--- Records provided Enclosed Below ---

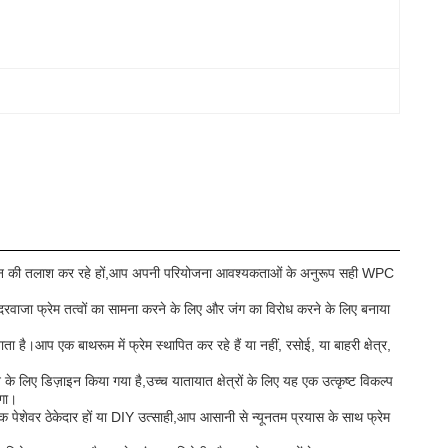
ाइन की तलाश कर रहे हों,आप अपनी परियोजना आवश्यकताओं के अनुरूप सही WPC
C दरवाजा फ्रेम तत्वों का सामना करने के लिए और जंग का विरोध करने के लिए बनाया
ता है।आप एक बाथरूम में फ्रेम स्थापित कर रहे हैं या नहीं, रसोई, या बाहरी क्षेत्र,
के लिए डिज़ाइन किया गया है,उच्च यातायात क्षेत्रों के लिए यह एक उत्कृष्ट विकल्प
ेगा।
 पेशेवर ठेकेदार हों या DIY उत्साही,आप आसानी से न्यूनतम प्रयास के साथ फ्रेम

--- End of Enclosed Records provided ---
--- Records provided Enclosed Below ---

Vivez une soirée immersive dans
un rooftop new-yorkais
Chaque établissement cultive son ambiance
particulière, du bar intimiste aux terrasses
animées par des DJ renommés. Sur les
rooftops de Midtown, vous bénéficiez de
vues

--- End of Enclosed Records provided ---

Could you restate, word for word, the lines above from the one with "अनुरूप सही WPC" to the one with "पेशेवर ठेकेदार हों", both included?

ाइन की तलाश कर रहे हों,आप अपनी परियोजना आवश्यकताओं के अनुरूप सही WPC
C दरवाजा फ्रेम तत्वों का सामना करने के लिए और जंग का विरोध करने के लिए बनाया
ता है।आप एक बाथरूम में फ्रेम स्थापित कर रहे हैं या नहीं, रसोई, या बाहरी क्षेत्र,
के लिए डिज़ाइन किया गया है,उच्च यातायात क्षेत्रों के लिए यह एक उत्कृष्ट विकल्प
ेगा।
 पेशेवर ठेकेदार हों या DIY उत्साही,आप आसानी से न्यूनतम प्रयास के साथ फ्रेम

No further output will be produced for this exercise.